• Artigo
↓↓↓

Mônica Saldanha Dalcol, mestre em Filosofia e doutoranda do Programa de Pós-Graduação em Letras, está realizando uma tese que é inovadora e promete quebrar barreiras. Ela trabalha com a autoria feminina e afrodescendente ao longo de três séculos no Brasil (XIX, XX e XXI). Mônica trata desse assunto a partir da crítica feminista e o relaciona com filosofia e literatura. A doutoranda destaca na sua tese as categorias de violência, como o racismo e, a partir disso, como as autoras conseguem encontrar refúgios ficcionais para trabalhar questões de ética, humanidade e alteridade. Seu trabalho conta com três autoras que são de grande relevância para a literatura: Maria Firmina dos Reis, Carolina Maria de Jesus e Ana Maria Gonçalves. O trabalho aponta que, apesar das mudanças desses três séculos, a autoria feminina e afrodescendente ainda é marcada pelo racismo e pela desigualdade de gênero. Confira a entrevista que a nossa equipe fez com a pesquisadora:
ARCO: Como surgiu a ideia de fazer a tese sobre esse tema?

↑↑↑

• Requisitos das tarefas
a) Segundo o artigo, quais são as três autoras estudadas na tese de Mônica Saldanha Dalcol?
b) Reescreva como tabela Markdown, com as colunas Nº e Conteúdo, o trecho das linhas de dados que começa no início delas e termina na linha que contém "4 [fillcolor=deepskyblue height=0.3", inclusive. Deixe as imagens fora da resposta.

• Dados de entrada

↓↓↓

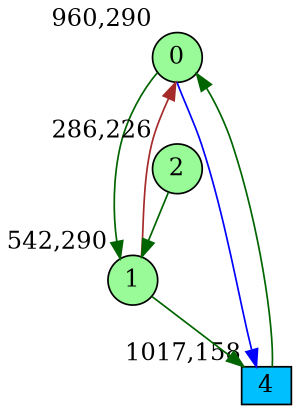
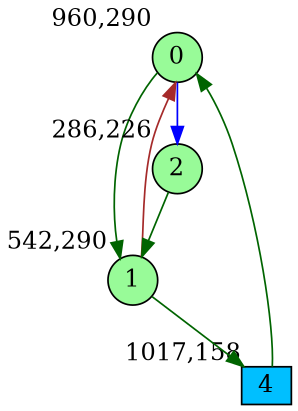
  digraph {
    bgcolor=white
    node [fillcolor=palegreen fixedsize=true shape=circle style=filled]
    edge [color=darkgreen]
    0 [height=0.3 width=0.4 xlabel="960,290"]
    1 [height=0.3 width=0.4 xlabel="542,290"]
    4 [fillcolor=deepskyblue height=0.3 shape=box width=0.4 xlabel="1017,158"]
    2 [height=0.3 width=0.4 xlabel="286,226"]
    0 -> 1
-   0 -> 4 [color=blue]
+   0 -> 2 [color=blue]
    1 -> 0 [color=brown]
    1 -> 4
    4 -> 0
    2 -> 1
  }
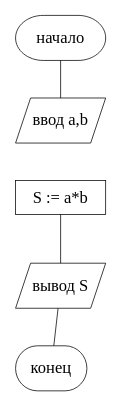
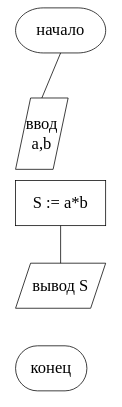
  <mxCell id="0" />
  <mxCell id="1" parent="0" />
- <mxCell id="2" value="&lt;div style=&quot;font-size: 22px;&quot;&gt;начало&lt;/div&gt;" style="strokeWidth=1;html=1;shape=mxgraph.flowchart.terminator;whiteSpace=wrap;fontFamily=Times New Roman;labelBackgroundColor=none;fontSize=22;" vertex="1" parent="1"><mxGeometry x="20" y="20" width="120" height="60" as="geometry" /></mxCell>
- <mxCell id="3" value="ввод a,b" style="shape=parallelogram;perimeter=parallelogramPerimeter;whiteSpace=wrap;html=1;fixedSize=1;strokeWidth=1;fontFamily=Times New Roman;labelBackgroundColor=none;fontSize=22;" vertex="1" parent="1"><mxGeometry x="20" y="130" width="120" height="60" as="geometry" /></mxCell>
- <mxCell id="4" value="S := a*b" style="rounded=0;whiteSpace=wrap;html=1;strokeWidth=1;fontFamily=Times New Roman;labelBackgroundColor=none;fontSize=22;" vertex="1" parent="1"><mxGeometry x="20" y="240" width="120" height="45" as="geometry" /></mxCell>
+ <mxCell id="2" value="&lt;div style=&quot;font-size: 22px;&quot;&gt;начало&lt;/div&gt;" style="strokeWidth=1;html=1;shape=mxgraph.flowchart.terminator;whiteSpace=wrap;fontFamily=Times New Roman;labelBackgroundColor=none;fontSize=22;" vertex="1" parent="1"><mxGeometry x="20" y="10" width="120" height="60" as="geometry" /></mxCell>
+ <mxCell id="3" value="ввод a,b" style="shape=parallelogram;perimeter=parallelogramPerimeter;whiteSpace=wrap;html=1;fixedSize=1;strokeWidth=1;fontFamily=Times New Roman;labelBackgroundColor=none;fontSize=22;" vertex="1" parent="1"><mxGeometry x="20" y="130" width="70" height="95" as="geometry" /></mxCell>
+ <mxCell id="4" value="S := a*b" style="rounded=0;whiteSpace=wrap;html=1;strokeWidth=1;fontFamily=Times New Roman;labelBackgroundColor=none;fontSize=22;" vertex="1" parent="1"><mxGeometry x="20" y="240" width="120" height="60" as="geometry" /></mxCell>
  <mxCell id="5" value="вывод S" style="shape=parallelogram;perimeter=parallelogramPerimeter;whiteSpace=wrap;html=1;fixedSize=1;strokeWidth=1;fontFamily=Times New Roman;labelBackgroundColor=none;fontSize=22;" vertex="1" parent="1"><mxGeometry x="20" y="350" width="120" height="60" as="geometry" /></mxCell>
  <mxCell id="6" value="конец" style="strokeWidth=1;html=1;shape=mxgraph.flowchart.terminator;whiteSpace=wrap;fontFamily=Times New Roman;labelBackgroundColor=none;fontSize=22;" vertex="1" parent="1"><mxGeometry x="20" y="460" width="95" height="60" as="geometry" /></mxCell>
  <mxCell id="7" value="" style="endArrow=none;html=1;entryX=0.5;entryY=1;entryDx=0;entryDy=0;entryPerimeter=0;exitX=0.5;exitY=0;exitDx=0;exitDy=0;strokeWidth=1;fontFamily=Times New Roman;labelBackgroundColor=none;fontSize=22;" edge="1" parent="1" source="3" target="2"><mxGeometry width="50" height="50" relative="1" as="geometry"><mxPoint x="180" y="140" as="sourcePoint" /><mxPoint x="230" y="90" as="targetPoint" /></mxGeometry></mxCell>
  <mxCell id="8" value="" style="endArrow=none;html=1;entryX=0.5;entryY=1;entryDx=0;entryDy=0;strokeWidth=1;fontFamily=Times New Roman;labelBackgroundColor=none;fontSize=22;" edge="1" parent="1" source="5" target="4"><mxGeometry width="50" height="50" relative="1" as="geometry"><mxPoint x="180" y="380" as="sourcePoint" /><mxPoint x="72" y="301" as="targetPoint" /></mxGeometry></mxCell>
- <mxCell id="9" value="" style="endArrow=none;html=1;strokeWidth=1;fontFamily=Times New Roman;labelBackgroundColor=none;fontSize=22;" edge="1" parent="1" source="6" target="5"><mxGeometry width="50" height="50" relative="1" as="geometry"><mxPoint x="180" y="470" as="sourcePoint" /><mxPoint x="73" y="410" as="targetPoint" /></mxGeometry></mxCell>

↑↑↑

• Respostas completas
a) Maria Firmina dos Reis, Carolina Maria de Jesus e Ana Maria Gonçalves.

b)
| Nº | Conteúdo |
|---|---|
| 1 |   digraph { |
| 2 |     bgcolor=white |
| 3 |     node [fillcolor=palegreen fixedsize=true shape=circle style=filled] |
| 4 |     edge [color=darkgreen] |
| 5 |     0 [height=0.3 width=0.4 xlabel="960,290"] |
| 6 |     1 [height=0.3 width=0.4 xlabel="542,290"] |
| 7 |     4 [fillcolor=deepskyblue height=0.3 shape=box width=0.4 xlabel="1017,158"] |